Problems to solve.
1/ In the bluefish thread, what did HuskyMD dip the seasoned fillets in before putting them in corn flour?
2/ Please write the next part of the bluefish thread, picking up after its final line.

Document extract.
■ ■ ■ ■ ■ ■ ■

# Fried Bluefish



## HuskyMD (May 19, 2000)

I caught 2 bluefish at Point Lookout the other night (16" to the fork and 20" to the fork) that were pretty fat for bluefish so I decided to take them home and eat them. I'm used to grilling them with a hickory plank. Only, due to marital separation, I don't have a grill right now. So, I needed a different method to cook them. I found a recipe online for frying them in a pan. I gave it a try and really liked it - a lot.

I filleted the bluefish. I floured it on both sides. I then put sea salt, freshly ground black pepper, garlic powder and paprika on it. Then I dipped it in evaporated milk. I noticed a lot of the garlic and paprika came off in the milk, so I put more on the fish. I then put the fish in corn flour. I then fried the fish in vegetable oil. 

It was delicious!

I don't usually keep bluefish. I've always thought it was a very fishy tasting fish. Heard if you do keep it, make sure you bleed it out. Hogwash. I didn't bleed it out, ate it 24 hours after cleaning it. Still very tasty.


----------



## John Smith_inFL (Nov 22, 2009)

I agree. I have eaten many Bluefish fried !! Also smoked in the smoker .....
I know they have a bad rap, but each to their own. Personally, I like the 3-5 pounders.


----------



## surfmom (Nov 3, 2012)

I filleted some last week and stuck them in milk for about an hour. Then used blackened seasoning and grilled. They were delicious. I didnt freeze them just kept them cold. We clean them right at the beach


----------



## Gearhead (Nov 13, 2013)

I bleed them and later filet them when I get done fishing, then I or we have always prepared them like this =coat the blue fish with *DUKES mayonnaise* and fold up in tin foil and just throw them on a grill ,fire or in the oven . EASY and delicious !!!


----------



## surfmom (Nov 3, 2012)

■ ■ ■ ■ ■ ■ ■

Raw data.
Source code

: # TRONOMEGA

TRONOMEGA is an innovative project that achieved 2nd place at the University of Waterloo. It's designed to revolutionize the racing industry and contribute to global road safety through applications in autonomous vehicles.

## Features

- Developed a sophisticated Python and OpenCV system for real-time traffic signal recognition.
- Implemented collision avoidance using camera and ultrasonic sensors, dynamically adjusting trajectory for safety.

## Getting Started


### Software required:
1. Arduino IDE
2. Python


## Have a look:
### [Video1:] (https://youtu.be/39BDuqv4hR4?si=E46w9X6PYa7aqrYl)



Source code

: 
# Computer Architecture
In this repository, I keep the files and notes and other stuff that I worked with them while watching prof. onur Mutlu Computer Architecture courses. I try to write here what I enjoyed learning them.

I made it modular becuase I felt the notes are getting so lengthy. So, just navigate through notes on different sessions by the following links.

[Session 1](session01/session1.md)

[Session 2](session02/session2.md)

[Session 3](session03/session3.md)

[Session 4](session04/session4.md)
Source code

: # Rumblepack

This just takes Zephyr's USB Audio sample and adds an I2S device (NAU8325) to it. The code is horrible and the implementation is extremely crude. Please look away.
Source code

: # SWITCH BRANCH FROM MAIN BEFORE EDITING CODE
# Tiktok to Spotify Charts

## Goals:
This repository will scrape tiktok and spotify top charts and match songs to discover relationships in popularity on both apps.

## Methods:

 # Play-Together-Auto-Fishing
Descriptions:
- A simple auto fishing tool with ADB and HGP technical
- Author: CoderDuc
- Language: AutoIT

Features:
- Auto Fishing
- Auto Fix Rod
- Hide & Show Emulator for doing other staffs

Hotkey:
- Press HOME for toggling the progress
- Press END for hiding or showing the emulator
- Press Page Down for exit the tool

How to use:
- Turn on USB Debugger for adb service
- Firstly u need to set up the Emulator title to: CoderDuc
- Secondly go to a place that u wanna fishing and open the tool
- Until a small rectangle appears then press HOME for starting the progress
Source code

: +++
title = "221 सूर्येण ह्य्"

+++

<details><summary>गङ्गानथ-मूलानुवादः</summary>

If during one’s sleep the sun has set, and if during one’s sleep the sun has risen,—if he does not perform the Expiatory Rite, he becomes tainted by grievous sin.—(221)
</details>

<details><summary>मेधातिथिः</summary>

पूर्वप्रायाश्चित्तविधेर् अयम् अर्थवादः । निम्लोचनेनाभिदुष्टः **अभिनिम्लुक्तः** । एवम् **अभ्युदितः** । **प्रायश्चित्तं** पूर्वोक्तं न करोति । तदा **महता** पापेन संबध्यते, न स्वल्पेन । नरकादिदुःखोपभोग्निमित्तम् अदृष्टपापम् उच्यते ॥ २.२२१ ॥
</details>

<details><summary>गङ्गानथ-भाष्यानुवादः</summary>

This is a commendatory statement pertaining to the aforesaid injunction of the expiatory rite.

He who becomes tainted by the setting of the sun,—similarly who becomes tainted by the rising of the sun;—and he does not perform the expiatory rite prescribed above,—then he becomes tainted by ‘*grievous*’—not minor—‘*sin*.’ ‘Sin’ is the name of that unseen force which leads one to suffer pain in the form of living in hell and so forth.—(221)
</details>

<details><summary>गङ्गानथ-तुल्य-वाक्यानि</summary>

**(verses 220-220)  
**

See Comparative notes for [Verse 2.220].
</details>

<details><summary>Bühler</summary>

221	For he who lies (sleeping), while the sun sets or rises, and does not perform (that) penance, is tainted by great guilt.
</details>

■ ■ ■ ■ ■ ■ ■

Per-task outputs.
1/ Evaporated milk.

2/
Yum I'll have to try that one next


----------



## Gearhead (Nov 13, 2013)

Gearhead said:


> I bleed them and later filet them when I get done fishing, then I or we have always prepared them like this =coat the blue fish with *DUKES mayonnaise* and fold up in tin foil and just throw them on a grill ,fire or in the oven . EASY and delicious !!!


 The oils and fats of the mayonnaise melts down into the meat and doesn't really have a mayonnaise taste when done .


----------



## Windjinx (Oct 15, 2011)

Yes, fried bluefish is good. Also good made as a substitute for crab meat in crab cakes. Taking care of the bluefish is the key from the time you land it. Agreed. No need to bleed. Bluefish are somewhat perishable in my option. Ice immediately. Fillet and skin. Fillets do hold well in the refrigerator for a days. Absolutely, do not freeze if you plan to eat them. The larger ones 3+ lbs trim out the dark meat. Smoked they are great, just rarely have the time to do them that way.


----------



## ez2cdave (Oct 13, 2008)

Windjinx said:


> Absolutely, do not freeze if you plan to eat them.


AMEN . . . Agreed 100% !!!

True for any Dark, Oily Fish . . . Mackerel is another example.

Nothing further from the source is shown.